Hiring Kid Harpoon, best known for his work crafting the liquid retro sounds on albums by Harry Styles and Florence and the Machine, was another smart move. The Kid has a terrific knack for sharpening hooks and amping up the energy, without sacrificing the artist’s individuality.

Here, he helps the Followill clan reclaim the garage-door-rattling edge of 2004’s Aha Shake Heartbreak. The producer dials deeply into the twangy tension of “Ballerina Radio”, a dark, haunting tale of a lonely man eating from a can where Caleb acknowledges the masochism of tuning into the radio news.

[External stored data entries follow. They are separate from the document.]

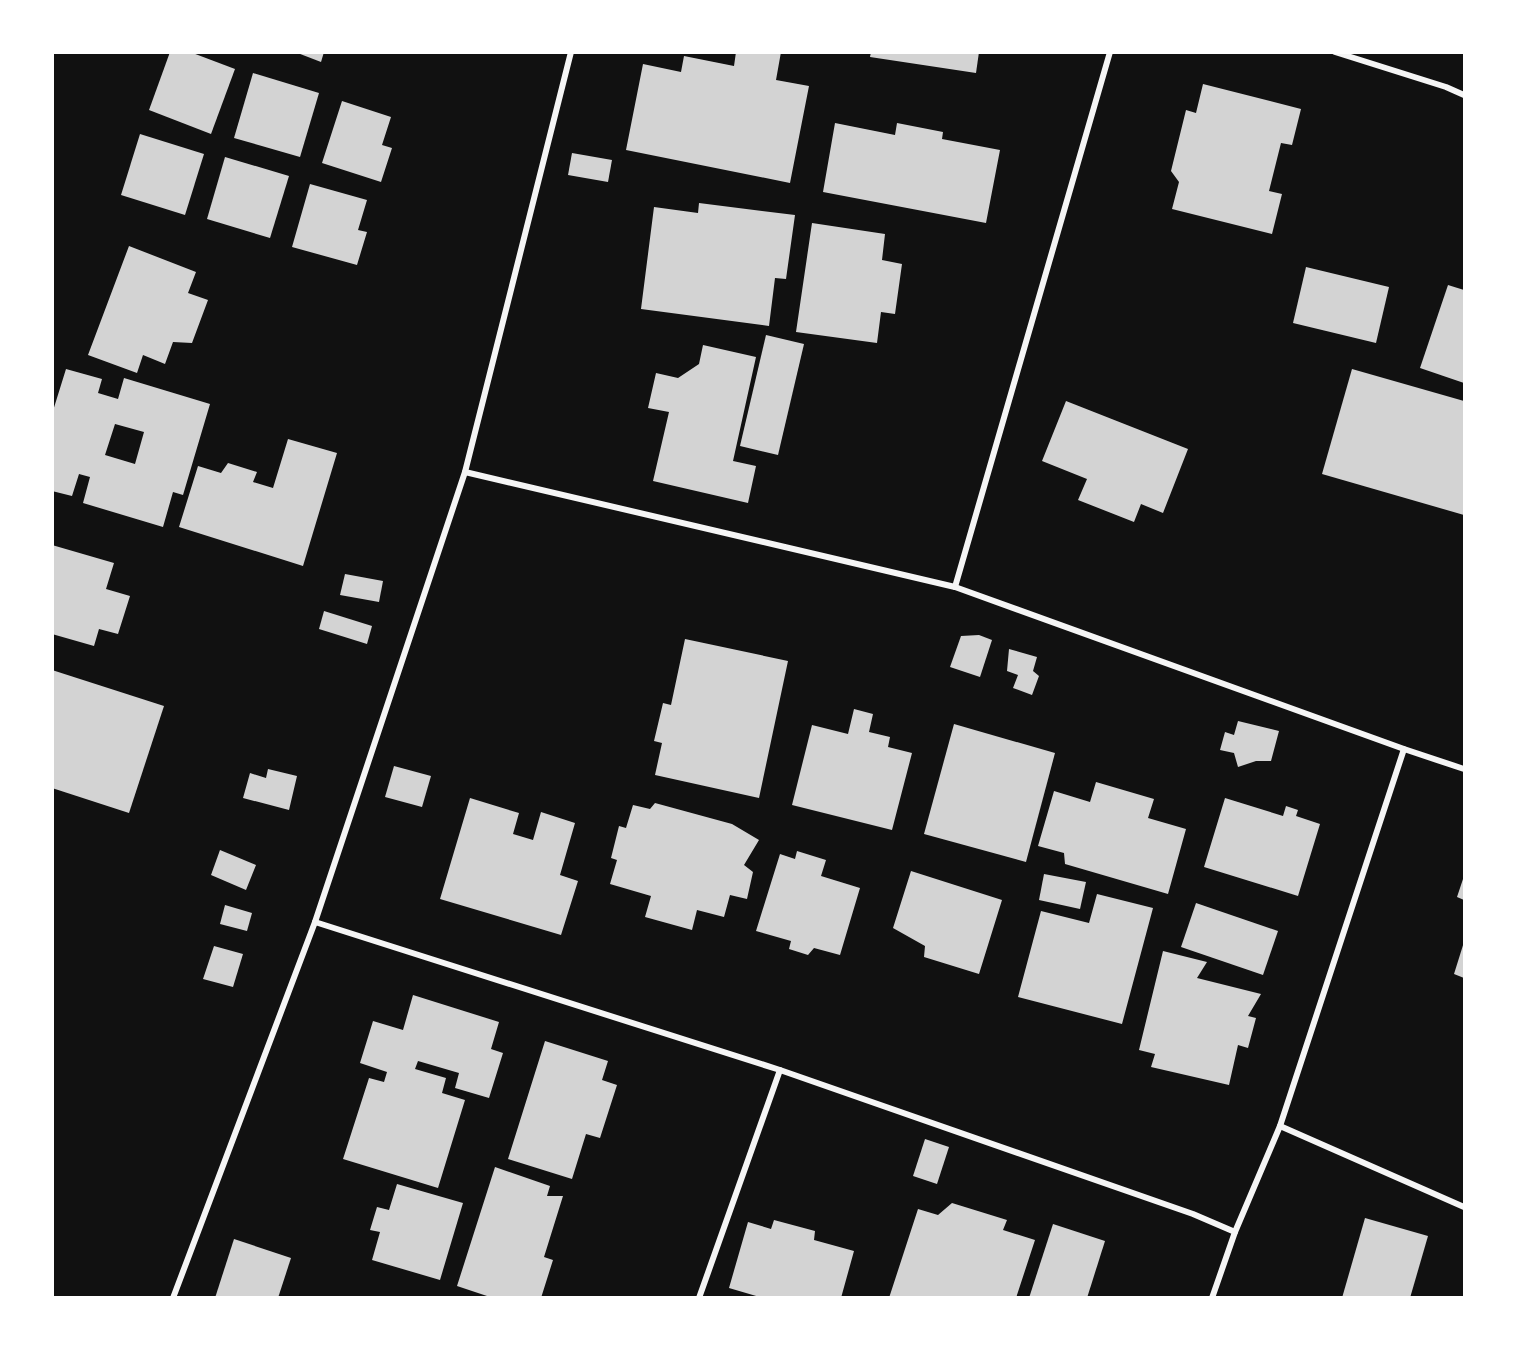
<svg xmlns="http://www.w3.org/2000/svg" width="1517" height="1350" font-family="Mulish,sans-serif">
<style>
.building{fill:#d3d3d3;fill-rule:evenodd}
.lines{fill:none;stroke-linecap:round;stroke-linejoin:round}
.minor{stroke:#f5f5f5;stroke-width:6}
</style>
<rect width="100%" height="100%" fill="#111"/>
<g class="building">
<path d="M 170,52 L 190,52 L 235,69 L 211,134 L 149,110 Z"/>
<path d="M 295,52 L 324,52 L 321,62 Z"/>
<path d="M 736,52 L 781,52 L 776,80 L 809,86 L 790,183 L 626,150 L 643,64 L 681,72 L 684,56 L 734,66 Z"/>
<path d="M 871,52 L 979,52 L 976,73 L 870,57 Z"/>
<path d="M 253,73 L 319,93 L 300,157 L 234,138 Z"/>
<path d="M 1203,84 L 1301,109 L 1292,145 L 1281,143 L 1269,191 L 1282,194 L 1272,234 L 1172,209 L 1179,182 L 1171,171 L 1186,110 L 1196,113 Z"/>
<path d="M 342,101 L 391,117 L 382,145 L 392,148 L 381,182 L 322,163 Z"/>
<path d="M 835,123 L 895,135 L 897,123 L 943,132 L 942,139 L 1000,150 L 986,223 L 823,192 Z"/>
<path d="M 140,134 L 204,154 L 185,215 L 121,195 Z"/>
<path d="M 572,153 L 612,160 L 608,182 L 568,175 Z"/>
<path d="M 225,157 L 289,176 L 270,238 L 207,219 Z"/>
<path d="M 310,184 L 367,200 L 358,230 L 367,232 L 357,265 L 292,247 Z"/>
<path d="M 699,203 L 795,215 L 786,279 L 775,278 L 769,326 L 641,309 L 654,207 L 698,213 Z"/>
<path d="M 812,223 L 885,234 L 882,260 L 902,264 L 895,314 L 881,312 L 877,343 L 796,332 Z"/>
<path d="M 129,246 L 196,272 L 188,293 L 208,300 L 192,343 L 173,342 L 165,364 L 143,355 L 137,373 L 88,355 Z"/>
<path d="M 1306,267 L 1389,287 L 1376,343 L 1293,323 Z"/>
<path d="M 1448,285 L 1464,290 L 1464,383 L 1420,368 Z"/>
<path d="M 766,335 L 804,344 L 778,455 L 740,446 Z"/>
<path d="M 703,345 L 756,357 L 733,461 L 756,466 L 748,503 L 653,481 L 669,412 L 648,408 L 656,373 L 678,378 L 699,364 Z"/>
<path d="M 66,369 L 102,379 L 98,393 L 118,399 L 124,378 L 210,404 L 183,495 L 173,492 L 163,527 L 83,503 L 90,477 L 79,474 L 72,496 L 52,491 L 52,414 ZM 115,424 L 144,432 L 135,464 L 105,455 Z"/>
<path d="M 1352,369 L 1464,401 L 1464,515 L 1322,474 Z"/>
<path d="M 1066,401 L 1188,449 L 1163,513 L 1141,504 L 1134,522 L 1078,500 L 1087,479 L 1042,461 Z"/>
<path d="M 288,439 L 337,453 L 303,566 L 179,527 L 198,466 L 221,473 L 228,463 L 257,472 L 253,482 L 273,488 Z"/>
<path d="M 52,545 L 114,563 L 106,589 L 130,596 L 118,634 L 99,629 L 94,646 L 52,634 Z"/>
<path d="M 345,574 L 383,581 L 379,602 L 340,595 Z"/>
<path d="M 324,611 L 372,626 L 367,644 L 319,629 Z"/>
<path d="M 979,635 L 992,640 L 980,677 L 950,667 L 961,636 Z"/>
<path d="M 685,639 L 788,661 L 759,798 L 655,775 L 662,743 L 654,741 L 663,703 L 671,705 Z"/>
<path d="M 1009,649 L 1037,657 L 1033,671 L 1039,676 L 1032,695 L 1013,688 L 1018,675 L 1007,671 Z"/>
<path d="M 52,670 L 164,706 L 129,813 L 52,788 Z"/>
<path d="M 854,709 L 873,714 L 869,732 L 890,737 L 888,747 L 912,753 L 892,830 L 792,805 L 812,725 L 848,734 Z"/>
<path d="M 1238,721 L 1279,731 L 1271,761 L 1256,761 L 1238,767 L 1234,753 L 1220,750 L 1225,732 L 1234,735 Z"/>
<path d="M 954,724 L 1055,753 L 1026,862 L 924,834 Z"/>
<path d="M 394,766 L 431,776 L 422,807 L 385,797 Z"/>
<path d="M 268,769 L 297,776 L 289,810 L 243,798 L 250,773 L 266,778 Z"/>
<path d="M 1096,782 L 1154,799 L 1148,818 L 1186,829 L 1168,894 L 1065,864 L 1064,853 L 1038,846 L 1054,791 L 1090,802 Z"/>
<path d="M 470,798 L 519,813 L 513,834 L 533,840 L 541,812 L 575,823 L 560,875 L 578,881 L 561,935 L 440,899 Z"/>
<path d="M 1225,798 L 1283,816 L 1286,806 L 1298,810 L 1296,816 L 1320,824 L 1298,896 L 1204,867 Z"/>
<path d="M 655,803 L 732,824 L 759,840 L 744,865 L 753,872 L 747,899 L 730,895 L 724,917 L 697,910 L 692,930 L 645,917 L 651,896 L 610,884 L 617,860 L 611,858 L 619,826 L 626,828 L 633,805 L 650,809 Z"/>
<path d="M 220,850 L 256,865 L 246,890 L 211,875 Z"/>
<path d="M 797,851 L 826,860 L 821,876 L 860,888 L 840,955 L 814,948 L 808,955 L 789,949 L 791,941 L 756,931 L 780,854 L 795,859 Z"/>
<path d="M 911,871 L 1002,900 L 979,974 L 924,957 L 925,946 L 893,928 Z"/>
<path d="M 1044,874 L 1086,882 L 1080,909 L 1039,900 Z"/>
<path d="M 1464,876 L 1464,900 L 1457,897 Z"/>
<path d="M 1097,894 L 1153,908 L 1122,1024 L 1018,997 L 1041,911 L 1089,923 Z"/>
<path d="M 1196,903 L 1278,931 L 1263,975 L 1181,947 Z"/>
<path d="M 225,905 L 252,913 L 247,931 L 220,924 Z"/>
<path d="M 1464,942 L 1464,978 L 1454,974 Z"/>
<path d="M 214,946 L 243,954 L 233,987 L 203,979 Z"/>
<path d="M 1163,951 L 1207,962 L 1197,978 L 1261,994 L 1248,1016 L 1256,1018 L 1248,1048 L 1238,1045 L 1229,1085 L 1151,1067 L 1155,1054 L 1139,1050 Z"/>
<path d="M 413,995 L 499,1022 L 491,1049 L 503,1053 L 489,1098 L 455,1088 L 459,1073 L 418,1061 L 415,1069 L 446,1078 L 442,1093 L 465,1100 L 438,1188 L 343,1159 L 369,1078 L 384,1082 L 387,1072 L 360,1063 L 373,1021 L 403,1030 Z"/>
<path d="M 545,1041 L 608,1061 L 602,1080 L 617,1085 L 600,1138 L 586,1134 L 572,1179 L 508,1159 Z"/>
<path d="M 925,1139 L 949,1147 L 937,1184 L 913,1176 Z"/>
<path d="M 495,1167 L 550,1186 L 547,1196 L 563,1196 L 544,1257 L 553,1260 L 541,1298 L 493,1298 L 457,1286 Z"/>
<path d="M 397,1184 L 463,1203 L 440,1280 L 372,1260 L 380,1232 L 370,1230 L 377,1207 L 389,1210 Z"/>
<path d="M 952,1203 L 1007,1220 L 1003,1230 L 1035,1240 L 1016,1298 L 889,1298 L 918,1209 L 938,1215 Z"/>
<path d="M 1365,1218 L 1428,1236 L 1410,1298 L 1342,1298 Z"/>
<path d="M 774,1220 L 815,1231 L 814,1240 L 854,1251 L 841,1298 L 763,1298 L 729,1288 L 748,1222 L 771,1229 Z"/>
<path d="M 1053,1224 L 1105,1241 L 1087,1298 L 1029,1298 Z"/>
<path d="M 234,1239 L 291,1258 L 278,1298 L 215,1298 Z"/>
</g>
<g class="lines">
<g class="minor">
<path d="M 1335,52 L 1446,87 L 1464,95"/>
<path d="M 465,472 L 955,587 L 1404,749 L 1464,769"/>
<path d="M 955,587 L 1110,52"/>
<path d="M 315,922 L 780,1070 L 1193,1214 L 1235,1232 L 1212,1298"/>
<path d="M 1280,1126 L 1464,1207"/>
<path d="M 1235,1232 L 1280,1126 L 1404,749"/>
<path d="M 173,1298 L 315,922 L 465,472 L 571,52"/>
<path d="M 699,1298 L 780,1070"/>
</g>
</g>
<rect width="1517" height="1350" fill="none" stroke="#ffffff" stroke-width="108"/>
</svg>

Harpoon’s ears also pick out the dry wood of Nathan’s drum sticks and the coiled metal in the vibrations of Jared’s bass on “Actual Daydream”. Space is given for a simple hook to breathe on “Split Screen”, a song which finds the band feeling for the edges of mid-life anxiety, clocking the “shadows”, “obligations”, “hyperventilations” and “revelations”. At times, Caleb sounds like Peter Gabriel.

There’s a rich, rubbery bounce to “Rainbow Ball” (which comes accessorised with a pretty string line); some funk-skip in the beat of “Nowhere to Run” and some buzzy punk distortion on “Nothing to Do”. The vibe does sludge out on “Hesitation Gen” where Caleb shouts over Matt’s squalling-by-numbers.

But they make up for it on the deliciously trippy closer, “Seen”, which drifts into strangely ambient synth territory at the three-minute mark. As a spooky little keyboard refrain plays out, you get the impression that the Nashville band have been set adrift in zero gravity. They really have dropped a lot of dead weight. What a relief!